Pour cela, le RN entend faire monter les enchères auprès de la Macronie, en particulier sur l’immigration, thème considéré comme un liant entre ses différents électorats. Avec un allié idéologique de premier plan donc : le nouveau futur premier ministre. « Nous attendons de Michel Barnier des actes, avertit Marine Le Pen auprès de la Tribune dimanche. Je m’en tiens aussi à ses propositions lors de la primaire LR de 2021 dont une grande partie rejoignait notre ligne. » À savoir : moratoire sur l’immigration, limitation du regroupement familial, fin de l’AME, etc. « J’écouterai tout le monde. C’est le moment où tous ceux qui veulent que la France marche doivent se retrousser les manches », a répondu Michel Barnier. Et pas dans n’importe quel titre de presse : le Journal du dimanche, propriété de Vincent Bolloré et première tribune médiatique de l’extrême droite.
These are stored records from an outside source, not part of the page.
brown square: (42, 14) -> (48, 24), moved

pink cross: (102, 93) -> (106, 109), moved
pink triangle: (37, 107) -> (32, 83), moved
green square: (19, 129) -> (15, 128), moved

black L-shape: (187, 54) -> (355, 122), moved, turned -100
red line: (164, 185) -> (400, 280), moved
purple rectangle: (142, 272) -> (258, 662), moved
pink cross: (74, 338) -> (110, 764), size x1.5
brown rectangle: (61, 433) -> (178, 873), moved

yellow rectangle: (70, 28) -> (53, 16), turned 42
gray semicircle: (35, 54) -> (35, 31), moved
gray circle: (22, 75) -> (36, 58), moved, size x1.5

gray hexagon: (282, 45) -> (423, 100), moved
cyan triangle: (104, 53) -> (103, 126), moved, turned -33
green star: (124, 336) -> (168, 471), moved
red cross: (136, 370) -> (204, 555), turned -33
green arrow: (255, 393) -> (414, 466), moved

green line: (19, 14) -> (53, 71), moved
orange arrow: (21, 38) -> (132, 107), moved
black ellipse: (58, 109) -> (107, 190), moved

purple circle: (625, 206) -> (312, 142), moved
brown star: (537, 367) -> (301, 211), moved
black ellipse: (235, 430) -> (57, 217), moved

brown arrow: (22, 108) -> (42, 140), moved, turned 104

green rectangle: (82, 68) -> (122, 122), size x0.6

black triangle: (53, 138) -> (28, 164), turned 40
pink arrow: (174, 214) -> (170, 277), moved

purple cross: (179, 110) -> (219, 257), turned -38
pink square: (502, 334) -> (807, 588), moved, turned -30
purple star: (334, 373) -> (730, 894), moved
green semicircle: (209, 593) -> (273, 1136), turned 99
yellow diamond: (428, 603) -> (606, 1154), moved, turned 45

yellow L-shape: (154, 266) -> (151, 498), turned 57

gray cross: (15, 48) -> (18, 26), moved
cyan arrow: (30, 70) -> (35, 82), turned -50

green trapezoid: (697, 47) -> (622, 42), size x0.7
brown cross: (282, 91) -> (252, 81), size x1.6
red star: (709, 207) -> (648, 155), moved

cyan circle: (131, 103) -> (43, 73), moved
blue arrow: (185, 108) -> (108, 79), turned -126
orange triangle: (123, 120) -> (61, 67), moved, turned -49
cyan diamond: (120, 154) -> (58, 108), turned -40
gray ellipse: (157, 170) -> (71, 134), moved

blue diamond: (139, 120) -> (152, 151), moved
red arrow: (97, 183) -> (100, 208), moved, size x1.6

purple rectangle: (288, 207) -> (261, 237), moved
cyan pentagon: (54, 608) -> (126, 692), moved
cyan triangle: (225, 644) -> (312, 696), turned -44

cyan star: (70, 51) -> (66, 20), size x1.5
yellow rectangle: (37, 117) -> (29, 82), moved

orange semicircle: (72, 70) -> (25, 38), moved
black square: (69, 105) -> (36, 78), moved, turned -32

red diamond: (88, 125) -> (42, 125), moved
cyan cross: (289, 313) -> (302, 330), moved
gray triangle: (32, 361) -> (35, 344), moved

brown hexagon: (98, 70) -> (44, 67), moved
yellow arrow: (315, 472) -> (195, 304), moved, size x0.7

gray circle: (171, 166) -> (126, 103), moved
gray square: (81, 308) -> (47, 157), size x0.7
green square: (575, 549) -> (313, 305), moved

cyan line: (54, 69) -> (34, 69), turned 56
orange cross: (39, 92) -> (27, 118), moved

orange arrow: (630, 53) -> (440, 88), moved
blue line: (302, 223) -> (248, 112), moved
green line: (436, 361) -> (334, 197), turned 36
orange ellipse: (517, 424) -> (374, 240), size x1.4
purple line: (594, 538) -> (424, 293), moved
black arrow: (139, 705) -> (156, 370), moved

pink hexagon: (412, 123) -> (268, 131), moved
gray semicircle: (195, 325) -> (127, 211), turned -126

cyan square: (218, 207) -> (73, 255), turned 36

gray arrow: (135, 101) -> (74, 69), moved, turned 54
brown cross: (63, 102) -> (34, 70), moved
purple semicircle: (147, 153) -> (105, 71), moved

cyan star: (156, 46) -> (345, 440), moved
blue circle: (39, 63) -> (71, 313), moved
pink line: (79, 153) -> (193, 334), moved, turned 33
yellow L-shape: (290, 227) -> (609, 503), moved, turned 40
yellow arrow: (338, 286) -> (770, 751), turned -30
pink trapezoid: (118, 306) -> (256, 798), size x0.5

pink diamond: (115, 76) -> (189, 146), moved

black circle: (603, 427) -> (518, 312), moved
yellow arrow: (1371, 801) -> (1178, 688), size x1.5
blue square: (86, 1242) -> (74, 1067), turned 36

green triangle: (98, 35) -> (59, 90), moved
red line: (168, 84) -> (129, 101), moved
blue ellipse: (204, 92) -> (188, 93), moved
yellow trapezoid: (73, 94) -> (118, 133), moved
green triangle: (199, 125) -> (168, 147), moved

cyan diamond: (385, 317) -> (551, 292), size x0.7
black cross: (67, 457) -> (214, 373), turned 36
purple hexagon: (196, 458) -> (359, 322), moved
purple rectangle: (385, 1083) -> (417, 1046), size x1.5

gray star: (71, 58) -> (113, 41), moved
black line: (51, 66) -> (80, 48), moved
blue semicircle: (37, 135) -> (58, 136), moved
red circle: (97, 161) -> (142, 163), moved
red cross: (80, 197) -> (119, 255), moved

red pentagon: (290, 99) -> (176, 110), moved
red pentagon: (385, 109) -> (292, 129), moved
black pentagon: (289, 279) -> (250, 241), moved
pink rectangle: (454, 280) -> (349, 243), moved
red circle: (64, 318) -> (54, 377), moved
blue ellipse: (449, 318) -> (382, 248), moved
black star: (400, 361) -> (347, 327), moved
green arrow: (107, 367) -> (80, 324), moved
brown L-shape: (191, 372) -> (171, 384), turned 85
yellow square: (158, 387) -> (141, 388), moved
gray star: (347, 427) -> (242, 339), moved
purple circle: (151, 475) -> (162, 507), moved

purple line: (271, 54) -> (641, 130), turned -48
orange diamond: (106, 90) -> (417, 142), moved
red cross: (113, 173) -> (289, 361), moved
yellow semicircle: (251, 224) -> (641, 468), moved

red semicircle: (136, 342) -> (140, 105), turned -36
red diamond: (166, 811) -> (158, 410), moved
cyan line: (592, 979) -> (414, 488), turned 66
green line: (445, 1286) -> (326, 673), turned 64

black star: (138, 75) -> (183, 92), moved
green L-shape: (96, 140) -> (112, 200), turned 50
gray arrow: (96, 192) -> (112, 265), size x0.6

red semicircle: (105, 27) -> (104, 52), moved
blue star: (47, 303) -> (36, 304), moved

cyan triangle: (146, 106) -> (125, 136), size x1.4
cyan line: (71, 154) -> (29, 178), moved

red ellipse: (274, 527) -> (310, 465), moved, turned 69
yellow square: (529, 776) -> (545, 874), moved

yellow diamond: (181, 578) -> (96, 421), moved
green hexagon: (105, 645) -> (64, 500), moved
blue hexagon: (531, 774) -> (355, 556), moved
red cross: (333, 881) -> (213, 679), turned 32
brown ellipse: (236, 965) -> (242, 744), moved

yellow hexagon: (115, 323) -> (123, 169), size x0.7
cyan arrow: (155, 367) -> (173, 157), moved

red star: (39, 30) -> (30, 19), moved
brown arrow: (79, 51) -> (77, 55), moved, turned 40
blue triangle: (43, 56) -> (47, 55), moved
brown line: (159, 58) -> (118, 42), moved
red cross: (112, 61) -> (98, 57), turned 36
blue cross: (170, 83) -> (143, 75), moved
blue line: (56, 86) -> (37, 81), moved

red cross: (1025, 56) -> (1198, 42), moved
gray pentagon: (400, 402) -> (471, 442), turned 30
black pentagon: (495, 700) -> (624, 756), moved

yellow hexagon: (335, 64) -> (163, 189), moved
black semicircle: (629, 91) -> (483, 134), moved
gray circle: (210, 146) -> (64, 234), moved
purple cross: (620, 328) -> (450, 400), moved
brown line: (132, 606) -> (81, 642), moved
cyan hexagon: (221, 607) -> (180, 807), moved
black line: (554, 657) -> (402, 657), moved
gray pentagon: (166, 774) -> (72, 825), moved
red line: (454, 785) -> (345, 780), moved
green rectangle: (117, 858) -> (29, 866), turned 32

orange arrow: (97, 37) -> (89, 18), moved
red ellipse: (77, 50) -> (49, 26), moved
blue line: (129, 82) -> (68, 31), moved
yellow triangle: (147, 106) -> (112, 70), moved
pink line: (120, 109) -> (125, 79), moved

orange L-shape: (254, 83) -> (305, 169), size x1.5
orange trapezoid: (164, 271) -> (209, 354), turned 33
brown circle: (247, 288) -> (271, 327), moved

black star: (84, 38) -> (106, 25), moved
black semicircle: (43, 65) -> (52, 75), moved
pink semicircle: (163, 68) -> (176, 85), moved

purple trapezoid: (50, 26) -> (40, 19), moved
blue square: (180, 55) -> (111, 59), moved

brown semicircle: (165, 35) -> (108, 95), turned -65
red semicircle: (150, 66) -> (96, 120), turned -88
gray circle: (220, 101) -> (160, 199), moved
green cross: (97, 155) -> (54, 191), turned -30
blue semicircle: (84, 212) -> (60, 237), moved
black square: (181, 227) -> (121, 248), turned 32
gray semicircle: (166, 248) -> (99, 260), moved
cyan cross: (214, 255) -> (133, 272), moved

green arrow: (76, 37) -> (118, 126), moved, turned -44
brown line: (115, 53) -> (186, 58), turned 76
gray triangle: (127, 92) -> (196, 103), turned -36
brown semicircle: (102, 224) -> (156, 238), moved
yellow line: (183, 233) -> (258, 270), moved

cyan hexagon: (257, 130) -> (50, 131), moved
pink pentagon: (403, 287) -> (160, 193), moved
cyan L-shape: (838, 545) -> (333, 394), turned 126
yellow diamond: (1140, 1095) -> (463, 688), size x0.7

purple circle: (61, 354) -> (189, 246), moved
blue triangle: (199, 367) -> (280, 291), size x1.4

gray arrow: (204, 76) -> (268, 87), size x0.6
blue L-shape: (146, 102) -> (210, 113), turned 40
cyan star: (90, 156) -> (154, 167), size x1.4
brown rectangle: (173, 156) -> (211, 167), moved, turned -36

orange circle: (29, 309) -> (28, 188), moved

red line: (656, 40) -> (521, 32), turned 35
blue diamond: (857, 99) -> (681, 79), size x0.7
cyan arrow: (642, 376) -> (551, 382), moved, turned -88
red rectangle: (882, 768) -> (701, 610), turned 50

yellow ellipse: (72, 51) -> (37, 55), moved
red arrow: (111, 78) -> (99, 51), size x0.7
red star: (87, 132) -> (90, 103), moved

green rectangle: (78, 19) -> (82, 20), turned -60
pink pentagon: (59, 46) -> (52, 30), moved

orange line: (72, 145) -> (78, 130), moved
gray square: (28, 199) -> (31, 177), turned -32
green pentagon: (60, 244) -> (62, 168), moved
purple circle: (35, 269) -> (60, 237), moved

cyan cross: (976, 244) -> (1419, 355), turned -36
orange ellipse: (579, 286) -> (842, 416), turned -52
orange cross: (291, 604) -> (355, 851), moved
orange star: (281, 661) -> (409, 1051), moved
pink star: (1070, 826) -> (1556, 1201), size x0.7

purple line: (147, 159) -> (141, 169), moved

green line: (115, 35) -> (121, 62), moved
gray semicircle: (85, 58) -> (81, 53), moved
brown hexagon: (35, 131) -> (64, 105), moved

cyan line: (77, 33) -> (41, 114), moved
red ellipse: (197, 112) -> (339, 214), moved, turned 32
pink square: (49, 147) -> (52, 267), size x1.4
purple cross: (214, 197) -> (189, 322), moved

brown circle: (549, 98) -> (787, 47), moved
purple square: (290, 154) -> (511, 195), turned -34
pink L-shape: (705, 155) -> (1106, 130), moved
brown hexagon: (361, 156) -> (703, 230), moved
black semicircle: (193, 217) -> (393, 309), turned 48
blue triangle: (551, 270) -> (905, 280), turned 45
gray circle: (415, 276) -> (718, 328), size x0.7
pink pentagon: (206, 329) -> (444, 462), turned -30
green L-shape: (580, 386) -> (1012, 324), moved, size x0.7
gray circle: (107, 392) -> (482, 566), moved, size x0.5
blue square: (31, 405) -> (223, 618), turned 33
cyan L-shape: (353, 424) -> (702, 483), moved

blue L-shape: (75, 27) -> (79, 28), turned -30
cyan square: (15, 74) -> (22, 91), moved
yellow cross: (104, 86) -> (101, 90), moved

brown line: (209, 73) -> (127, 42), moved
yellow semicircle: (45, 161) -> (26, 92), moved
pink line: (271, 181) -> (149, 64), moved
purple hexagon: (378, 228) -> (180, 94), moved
Michel Barnier et ses priorités
Michel Barnier a fixé les grandes lignes de l’action politique qu’il entend mener lors d’un entretien accordé au journal télévisé de 20 heures, vendredi 6 septembre. Ses priorités annoncées sont de « maîtriser les flux migratoires avec des mesures concrètes », de « revaloriser le travail » et ne pas augmenter la dette de la France. Il a également souligné que les services publics constituent « un besoin immense dans les quartiers urbains, mais dans les campagnes aussi ». Comment les développer, si ce n’est via plus de dette ou plus de rentrées fiscales ? « Je vais m’efforcer de mieux maîtriser, de mieux utiliser l’argent public », a-t-il promis, tout en précisant que, face à la dette, il ne s’interdit pas une « plus grande justice fiscale ». Refusant de dire s’il reviendra sur l’âge de départ à la retraite, il a indiqué que la dernière réforme pouvait être « améliorée ». Enfin, s’il a voulu se distinguer du RN, il a affirmé qu’il respectait ses électeurs et qu’il était prêt au dialogue avec tous.